Data section section start
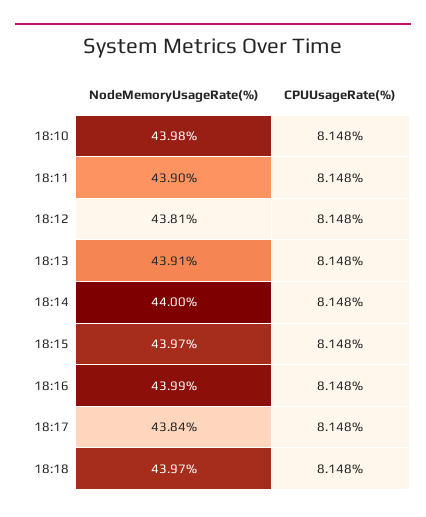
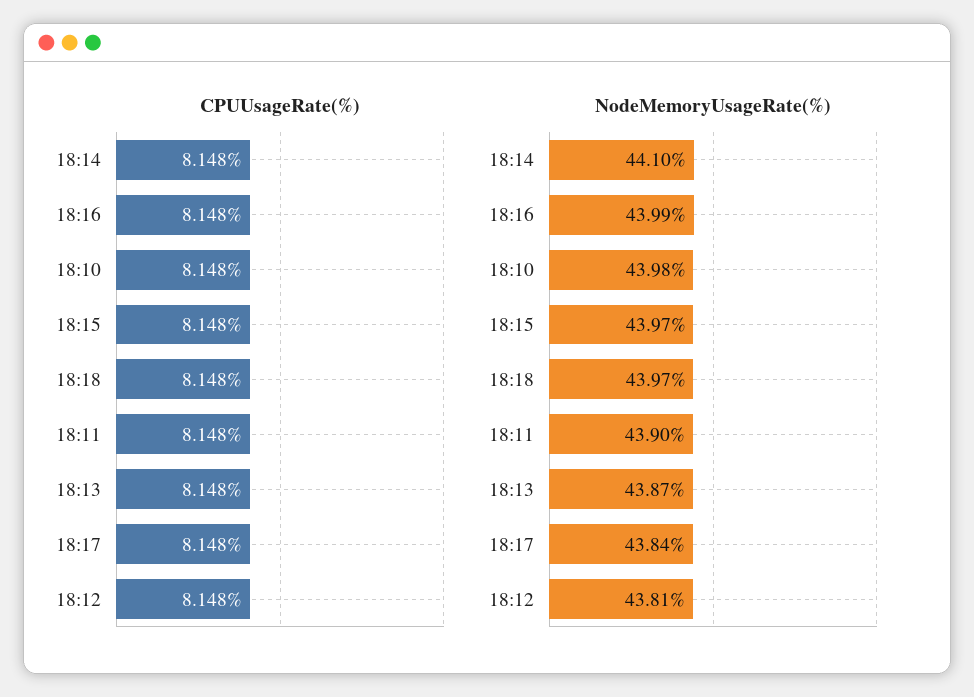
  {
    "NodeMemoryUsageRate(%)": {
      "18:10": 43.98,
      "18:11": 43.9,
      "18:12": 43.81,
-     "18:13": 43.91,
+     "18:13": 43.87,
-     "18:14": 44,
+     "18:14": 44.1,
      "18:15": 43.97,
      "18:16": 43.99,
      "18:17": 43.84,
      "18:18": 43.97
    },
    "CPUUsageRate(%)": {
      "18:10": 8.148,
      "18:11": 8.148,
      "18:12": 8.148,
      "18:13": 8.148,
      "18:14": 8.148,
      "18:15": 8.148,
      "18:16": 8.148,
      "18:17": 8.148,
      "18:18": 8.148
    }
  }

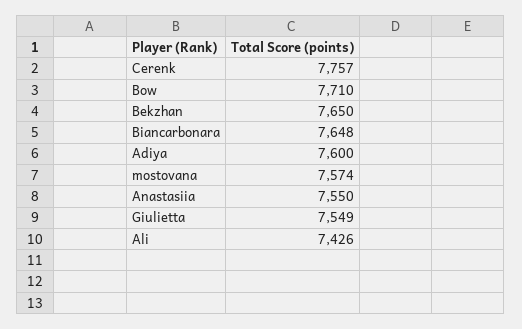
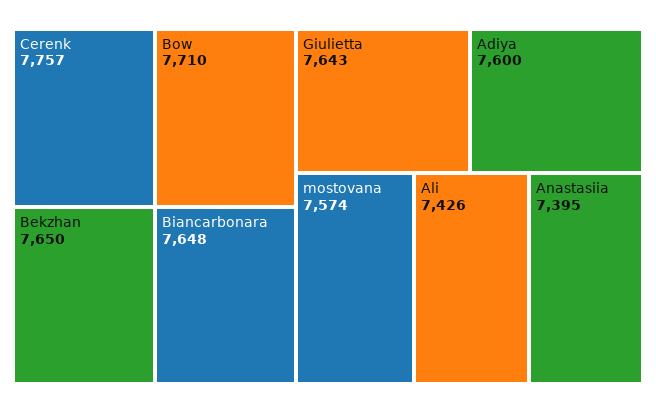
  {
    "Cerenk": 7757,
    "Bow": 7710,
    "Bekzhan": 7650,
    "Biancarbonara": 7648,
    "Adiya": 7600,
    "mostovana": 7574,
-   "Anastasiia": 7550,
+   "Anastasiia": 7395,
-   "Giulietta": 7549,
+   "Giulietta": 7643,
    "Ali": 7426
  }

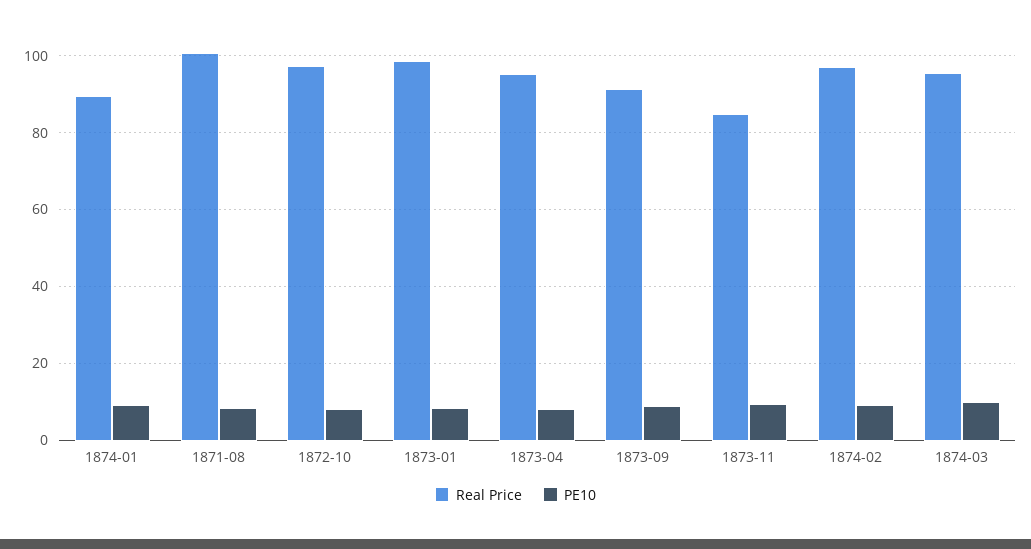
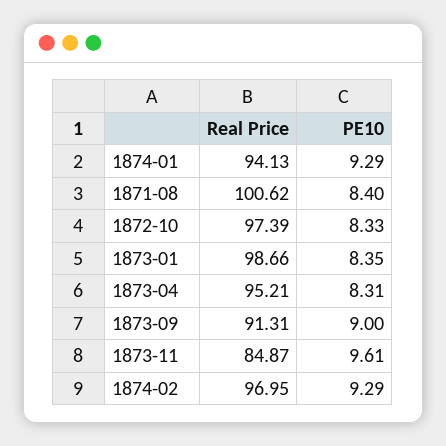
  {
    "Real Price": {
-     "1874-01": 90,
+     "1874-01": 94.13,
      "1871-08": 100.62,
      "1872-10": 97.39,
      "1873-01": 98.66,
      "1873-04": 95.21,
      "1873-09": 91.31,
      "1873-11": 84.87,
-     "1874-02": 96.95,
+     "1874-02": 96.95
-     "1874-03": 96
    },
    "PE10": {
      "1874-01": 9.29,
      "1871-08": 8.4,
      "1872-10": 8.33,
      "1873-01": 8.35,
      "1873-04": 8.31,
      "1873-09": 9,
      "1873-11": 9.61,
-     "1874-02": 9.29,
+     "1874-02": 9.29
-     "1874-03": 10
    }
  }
Data section section end
* _Assignment_: Only text belongs in the copy: repeat each line of the data exactly and leave out the pictures.

* _Reply_:
  {
    "NodeMemoryUsageRate(%)": {
      "18:10": 43.98,
      "18:11": 43.9,
      "18:12": 43.81,
-     "18:13": 43.91,
+     "18:13": 43.87,
-     "18:14": 44,
+     "18:14": 44.1,
      "18:15": 43.97,
      "18:16": 43.99,
      "18:17": 43.84,
      "18:18": 43.97
    },
    "CPUUsageRate(%)": {
      "18:10": 8.148,
      "18:11": 8.148,
      "18:12": 8.148,
      "18:13": 8.148,
      "18:14": 8.148,
      "18:15": 8.148,
      "18:16": 8.148,
      "18:17": 8.148,
      "18:18": 8.148
    }
  }

  {
    "Cerenk": 7757,
    "Bow": 7710,
    "Bekzhan": 7650,
    "Biancarbonara": 7648,
    "Adiya": 7600,
    "mostovana": 7574,
-   "Anastasiia": 7550,
+   "Anastasiia": 7395,
-   "Giulietta": 7549,
+   "Giulietta": 7643,
    "Ali": 7426
  }

  {
    "Real Price": {
-     "1874-01": 90,
+     "1874-01": 94.13,
      "1871-08": 100.62,
      "1872-10": 97.39,
      "1873-01": 98.66,
      "1873-04": 95.21,
      "1873-09": 91.31,
      "1873-11": 84.87,
-     "1874-02": 96.95,
+     "1874-02": 96.95
-     "1874-03": 96
    },
    "PE10": {
      "1874-01": 9.29,
      "1871-08": 8.4,
      "1872-10": 8.33,
      "1873-01": 8.35,
      "1873-04": 8.31,
      "1873-09": 9,
      "1873-11": 9.61,
-     "1874-02": 9.29,
+     "1874-02": 9.29
-     "1874-03": 10
    }
  }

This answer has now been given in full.